= Reeltime Pictures =

British video production company

Reeltime Pictures Ltd is a British film, television and video production company and a distributor of the films of other companies, founded in 1984 by Keith Barnfather.

As well as producing corporate and business television, it has made a number of broadcast documentary series including Lost Trains of Cyprus and Phoenix – A Story from the Diaspora.

The company is also known for its many documentaries about the long-running television series Doctor Who (Barnfather was a founding member of the Doctor Who Appreciation Society) and in particular for Myth Makers, a series of interviews with people associated with the making of the series. Many of these programs were hosted by actor Nicholas Briggs, who provided the voice of the Daleks in the 2005 series of Doctor Who.

Reeltime Pictures also pioneered a technique of creating direct-to-video Doctor Who spin-offs, despite the BBC's close guarding of the series, by building the spin-offs around incidental characters and monsters licensed directly from the writers who created them. Their first effort, 1987's Wartime, was a small-scale piece built around Sergeant Benton of UNIT, a recurring character from the 1970s. In 1987, Reeltime produced Myth Runner, a parody of Blade Runner written, directed by and starring Briggs, featuring outtakes from the Myth Makers video series.

Later and more ambitious productions include Mindgame, Downtime, and Dæmos Rising. Despite its non-BBC-licensed status, a novelisation of Downtime was released as part of the BBC-licensed Virgin Missing Adventures Doctor Who spin-off novels. The narrative of Downtime was expanded to incorporate the Doctor, a character missing from the video version for copyright reasons, with the narrative of the original production forming the middle third of the novel.

The success of these ventures inspired and opened the door for later releases by BBV and Big Finish Productions with storylines featuring characters and races from Doctor Who, but not necessarily the Doctor himself (although BBV produced two series featuring Doctor-like characters portrayed by Colin Baker and Sylvester McCoy, while Big Finish also obtained a license that allowed them to feature the Doctor).

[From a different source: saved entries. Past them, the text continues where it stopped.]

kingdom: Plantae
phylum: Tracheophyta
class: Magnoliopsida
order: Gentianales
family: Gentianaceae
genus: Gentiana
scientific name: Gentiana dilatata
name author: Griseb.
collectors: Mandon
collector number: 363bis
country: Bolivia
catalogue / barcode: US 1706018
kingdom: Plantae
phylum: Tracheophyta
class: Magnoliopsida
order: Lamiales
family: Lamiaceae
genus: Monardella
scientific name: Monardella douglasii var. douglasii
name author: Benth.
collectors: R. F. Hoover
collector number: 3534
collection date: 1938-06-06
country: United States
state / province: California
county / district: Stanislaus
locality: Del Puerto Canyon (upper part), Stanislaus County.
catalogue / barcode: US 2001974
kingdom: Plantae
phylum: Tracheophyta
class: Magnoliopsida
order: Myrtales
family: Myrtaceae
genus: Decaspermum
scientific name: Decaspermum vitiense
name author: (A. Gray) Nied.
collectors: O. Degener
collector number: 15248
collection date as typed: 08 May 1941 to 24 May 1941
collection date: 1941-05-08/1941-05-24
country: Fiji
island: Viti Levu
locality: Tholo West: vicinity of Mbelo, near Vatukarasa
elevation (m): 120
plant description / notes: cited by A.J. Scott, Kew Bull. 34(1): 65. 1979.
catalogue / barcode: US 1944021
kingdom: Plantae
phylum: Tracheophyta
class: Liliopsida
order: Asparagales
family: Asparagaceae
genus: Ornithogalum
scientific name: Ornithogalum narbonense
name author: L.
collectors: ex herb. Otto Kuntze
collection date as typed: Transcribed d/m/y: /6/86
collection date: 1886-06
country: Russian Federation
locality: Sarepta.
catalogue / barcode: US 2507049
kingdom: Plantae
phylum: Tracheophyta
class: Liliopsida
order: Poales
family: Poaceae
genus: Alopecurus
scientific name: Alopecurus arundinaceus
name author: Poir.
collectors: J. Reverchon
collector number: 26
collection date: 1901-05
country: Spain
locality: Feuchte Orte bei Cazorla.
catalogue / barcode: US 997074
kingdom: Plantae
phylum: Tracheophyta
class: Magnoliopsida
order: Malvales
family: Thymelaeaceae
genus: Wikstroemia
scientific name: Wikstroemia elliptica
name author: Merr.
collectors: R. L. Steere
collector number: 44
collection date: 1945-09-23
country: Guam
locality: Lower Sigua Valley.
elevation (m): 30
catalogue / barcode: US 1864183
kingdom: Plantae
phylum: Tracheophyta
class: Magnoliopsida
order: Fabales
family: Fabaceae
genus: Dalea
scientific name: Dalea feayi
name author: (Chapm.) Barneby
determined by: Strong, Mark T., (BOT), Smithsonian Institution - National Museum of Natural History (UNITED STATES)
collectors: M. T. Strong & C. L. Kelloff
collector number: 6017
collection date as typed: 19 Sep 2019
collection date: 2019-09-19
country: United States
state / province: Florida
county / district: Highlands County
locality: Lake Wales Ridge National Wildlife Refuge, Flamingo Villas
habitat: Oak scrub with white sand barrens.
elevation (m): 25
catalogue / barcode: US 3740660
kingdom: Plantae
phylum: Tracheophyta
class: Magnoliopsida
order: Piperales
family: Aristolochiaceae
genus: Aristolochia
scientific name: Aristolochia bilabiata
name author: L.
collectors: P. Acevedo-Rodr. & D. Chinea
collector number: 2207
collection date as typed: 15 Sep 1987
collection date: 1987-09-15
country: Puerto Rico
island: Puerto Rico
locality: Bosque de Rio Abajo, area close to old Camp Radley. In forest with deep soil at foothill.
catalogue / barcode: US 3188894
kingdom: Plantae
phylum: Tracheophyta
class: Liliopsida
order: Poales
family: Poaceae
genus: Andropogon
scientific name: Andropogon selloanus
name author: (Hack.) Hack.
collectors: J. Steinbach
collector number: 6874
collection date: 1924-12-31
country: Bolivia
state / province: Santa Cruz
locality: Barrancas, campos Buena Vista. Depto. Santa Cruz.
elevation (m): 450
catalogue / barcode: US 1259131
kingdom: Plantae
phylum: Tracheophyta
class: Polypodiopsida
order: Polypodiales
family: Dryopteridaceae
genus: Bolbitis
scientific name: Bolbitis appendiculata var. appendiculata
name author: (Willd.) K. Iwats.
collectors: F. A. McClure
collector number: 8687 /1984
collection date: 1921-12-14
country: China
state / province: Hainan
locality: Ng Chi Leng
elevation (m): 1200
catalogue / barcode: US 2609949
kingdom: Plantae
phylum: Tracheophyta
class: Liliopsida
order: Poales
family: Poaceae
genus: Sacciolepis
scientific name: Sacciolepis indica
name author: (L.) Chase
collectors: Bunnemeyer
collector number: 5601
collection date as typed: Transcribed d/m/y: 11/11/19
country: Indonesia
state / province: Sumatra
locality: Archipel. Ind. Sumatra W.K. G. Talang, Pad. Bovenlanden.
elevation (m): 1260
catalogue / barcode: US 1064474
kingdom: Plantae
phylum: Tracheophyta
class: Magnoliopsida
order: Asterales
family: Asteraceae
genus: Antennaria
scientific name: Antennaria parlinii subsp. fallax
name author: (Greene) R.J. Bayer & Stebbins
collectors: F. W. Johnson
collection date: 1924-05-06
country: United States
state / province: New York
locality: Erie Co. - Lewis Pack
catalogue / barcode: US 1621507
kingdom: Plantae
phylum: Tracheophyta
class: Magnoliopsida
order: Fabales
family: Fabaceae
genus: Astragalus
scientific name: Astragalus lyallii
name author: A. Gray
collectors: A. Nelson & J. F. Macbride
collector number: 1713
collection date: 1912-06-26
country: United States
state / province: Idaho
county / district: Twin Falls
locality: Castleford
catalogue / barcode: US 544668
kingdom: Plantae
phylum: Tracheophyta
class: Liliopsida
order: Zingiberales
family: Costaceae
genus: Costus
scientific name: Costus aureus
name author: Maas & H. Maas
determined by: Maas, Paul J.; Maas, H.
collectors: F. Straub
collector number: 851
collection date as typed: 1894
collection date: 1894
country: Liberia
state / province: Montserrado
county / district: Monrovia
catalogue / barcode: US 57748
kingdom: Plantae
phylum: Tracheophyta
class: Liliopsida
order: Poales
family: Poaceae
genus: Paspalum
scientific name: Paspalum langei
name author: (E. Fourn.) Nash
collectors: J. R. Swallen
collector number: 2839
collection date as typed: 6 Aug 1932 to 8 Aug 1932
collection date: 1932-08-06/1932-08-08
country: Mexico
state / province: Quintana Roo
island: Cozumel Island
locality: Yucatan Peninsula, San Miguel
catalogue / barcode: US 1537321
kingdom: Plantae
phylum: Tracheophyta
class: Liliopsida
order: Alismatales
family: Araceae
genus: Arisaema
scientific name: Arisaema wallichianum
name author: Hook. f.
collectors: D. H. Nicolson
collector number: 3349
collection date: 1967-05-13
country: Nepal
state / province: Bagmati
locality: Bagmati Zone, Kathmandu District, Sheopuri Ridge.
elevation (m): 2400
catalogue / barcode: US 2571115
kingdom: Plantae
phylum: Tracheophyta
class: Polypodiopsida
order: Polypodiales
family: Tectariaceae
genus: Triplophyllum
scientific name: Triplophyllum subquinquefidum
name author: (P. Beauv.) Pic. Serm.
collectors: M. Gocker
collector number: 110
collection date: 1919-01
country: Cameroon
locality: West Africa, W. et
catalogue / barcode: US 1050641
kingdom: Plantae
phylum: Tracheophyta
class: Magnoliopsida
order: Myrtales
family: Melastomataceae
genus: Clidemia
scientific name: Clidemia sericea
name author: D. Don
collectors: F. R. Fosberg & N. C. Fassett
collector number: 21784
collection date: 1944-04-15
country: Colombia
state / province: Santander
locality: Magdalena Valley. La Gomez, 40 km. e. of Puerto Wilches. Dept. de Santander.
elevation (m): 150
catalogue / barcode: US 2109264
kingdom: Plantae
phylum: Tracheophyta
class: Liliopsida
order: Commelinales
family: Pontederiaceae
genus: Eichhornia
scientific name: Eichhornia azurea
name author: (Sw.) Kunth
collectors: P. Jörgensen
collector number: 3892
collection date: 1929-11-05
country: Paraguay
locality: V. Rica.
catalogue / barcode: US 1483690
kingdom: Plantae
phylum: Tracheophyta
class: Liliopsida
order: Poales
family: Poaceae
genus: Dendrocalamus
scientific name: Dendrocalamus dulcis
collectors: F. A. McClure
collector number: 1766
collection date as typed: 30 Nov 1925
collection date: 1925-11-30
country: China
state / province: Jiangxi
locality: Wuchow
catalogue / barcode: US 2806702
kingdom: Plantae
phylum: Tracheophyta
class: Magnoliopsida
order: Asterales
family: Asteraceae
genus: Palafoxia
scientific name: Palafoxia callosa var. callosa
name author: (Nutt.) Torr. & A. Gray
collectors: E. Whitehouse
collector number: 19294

The company continues to output a wide variety of programming, including patient information films for Moorfields Eye Hospital.

==Video dramas==
- Wartime (1988) – the first independent spin-off production from Doctor Who, and the only one released while the series was still broadcasting. The storyline features UNIT soldier John Benton finding himself trapped in an alternate reality.
- Downtime (1995) – more popular characters were revived, as The Brigadier (Nicholas Courtney), Sarah Jane Smith (Elisabeth Sladen) and Victoria Waterfield (Deborah Watling) all reprised their roles. The Yeti also made a comeback. The story also introduced the character of the Brigadier's daughter Kate who later appeared in the official series from the Eleventh doctor onwards.
- Mindgame (1998) – a Sontaran, a Draconian and a Human are trapped together by an unknown enemy. Sophie Aldred, who had played Ace in Doctor Who, stars alongside the villainous Sontarans and Draconians.
- Lust in Space (1998) – a film in which features fictionalised versions of Katy Manning, Sophie Aldred and Nicholas Briggs and asks the question "Is Doctor Who sexist?". It also features Nicholas Courtney and Mark Strickson as Time Judges and interviews with previous companions.
- Mindgame Trilogy (1999) – following up from Mindgame with three shorts showing what happened to the characters after their escape.
- Dæmos Rising (2004) – the story features Doctor Who monsters The Daemons and was written by David J. Howe, previously known for writing many successful nonfiction Doctor Who books, and for publishing Doctor Who fiction under the Telos Publishing imprint. Released as a DVD.
- White Witch of Devil's End (2017) – an independent drama starring Damaris Hayman as Olive Hawthorne, who made her original appearance in Doctor Who in the Jon Pertwee story The Dæmons. This DVD is a collection of monologue stories. Writers are Sam Stone, David J. Howe, Raven Dane, Suzanne Barbieri, Debbie Bennett and Jan Edwards; script editors Sam Stone, David Howe and Matt Fitton.
- Sil and the Devil Seeds of Arodor (2019) – an independent drama starring Nabil Shaban as Sil, reprising his role from the Colin Baker Doctor Who serials Vengeance on Varos and The Trial of a Time Lord: Mindwarp.
- Anomaly (TBA) – a follow-up story to Downtime and Dæmos Rising starring Tom Chapman as an adult Gordon Lethbridge-Stewart and Beverley Cressman reprising her role as Kate Stewart.